▶ [WHAT THE TASK ASKS]: Reproduce every line of the data below without any change, leaving out the pictures.

▶ [MATERIAL TO PROCESS]:
◇ ◇ ◇ ◇ ◇
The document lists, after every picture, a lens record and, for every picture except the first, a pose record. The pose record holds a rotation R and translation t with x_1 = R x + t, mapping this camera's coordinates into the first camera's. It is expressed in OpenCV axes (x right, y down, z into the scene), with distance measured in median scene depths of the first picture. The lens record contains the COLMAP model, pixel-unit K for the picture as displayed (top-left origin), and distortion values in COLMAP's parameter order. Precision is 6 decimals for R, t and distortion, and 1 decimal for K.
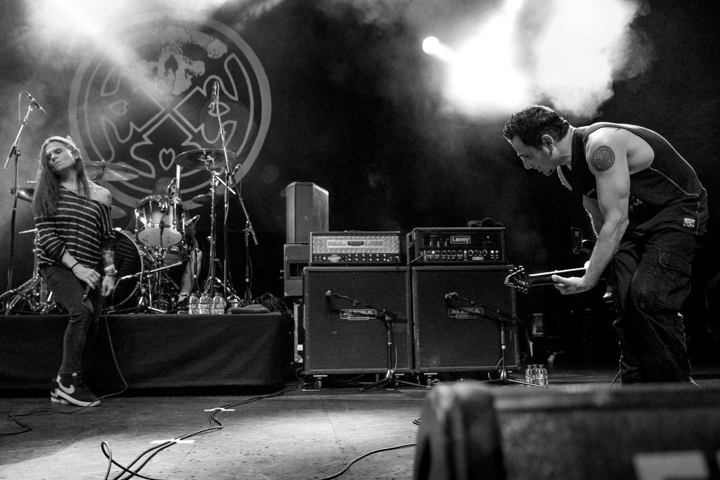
lens RADIAL K [[605.6, 0, 334.7], [0, 605.6, 241.9], [0, 0, 1]] dist [-0.045735, 0.003973]
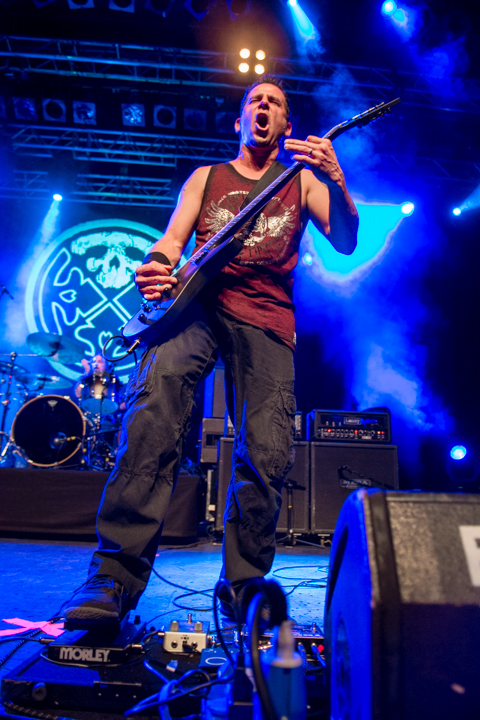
lens RADIAL K [[533.1, 0, 237.4], [0, 533.1, 358.5], [0, 0, 1]] dist [-0.041594, -0.024387]
pose [[0.998749, 0.049608, -0.006343, -0.017191], [-0.050008, 0.992309, -0.113234, 0.003786], [0.000677, 0.113409, 0.993548, -0.052379]]
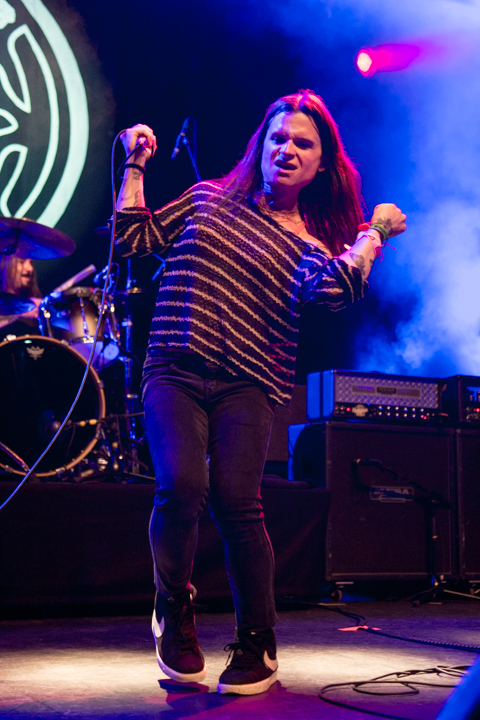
lens RADIAL K [[1088.1, 0, 234.5], [0, 1088.1, 367.2], [0, 0, 1]] dist [0.093241, 0.000000]
pose [[0.921107, 0.076313, 0.381756, -0.580710], [-0.080565, 0.996738, -0.004858, -0.003773], [-0.380882, -0.026281, 0.924250, -0.077050]]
◇ ◇ ◇ ◇ ◇
▶ [SOLUTION BELOW]:
The document lists, after every picture, a lens record and, for every picture except the first, a pose record. The pose record holds a rotation R and translation t with x_1 = R x + t, mapping this camera's coordinates into the first camera's. It is expressed in OpenCV axes (x right, y down, z into the scene), with distance measured in median scene depths of the first picture. The lens record contains the COLMAP model, pixel-unit K for the picture as displayed (top-left origin), and distortion values in COLMAP's parameter order. Precision is 6 decimals for R, t and distortion, and 1 decimal for K.
lens RADIAL K [[605.6, 0, 334.7], [0, 605.6, 241.9], [0, 0, 1]] dist [-0.045735, 0.003973]
lens RADIAL K [[533.1, 0, 237.4], [0, 533.1, 358.5], [0, 0, 1]] dist [-0.041594, -0.024387]
pose [[0.998749, 0.049608, -0.006343, -0.017191], [-0.050008, 0.992309, -0.113234, 0.003786], [0.000677, 0.113409, 0.993548, -0.052379]]
lens RADIAL K [[1088.1, 0, 234.5], [0, 1088.1, 367.2], [0, 0, 1]] dist [0.093241, 0.000000]
pose [[0.921107, 0.076313, 0.381756, -0.580710], [-0.080565, 0.996738, -0.004858, -0.003773], [-0.380882, -0.026281, 0.924250, -0.077050]]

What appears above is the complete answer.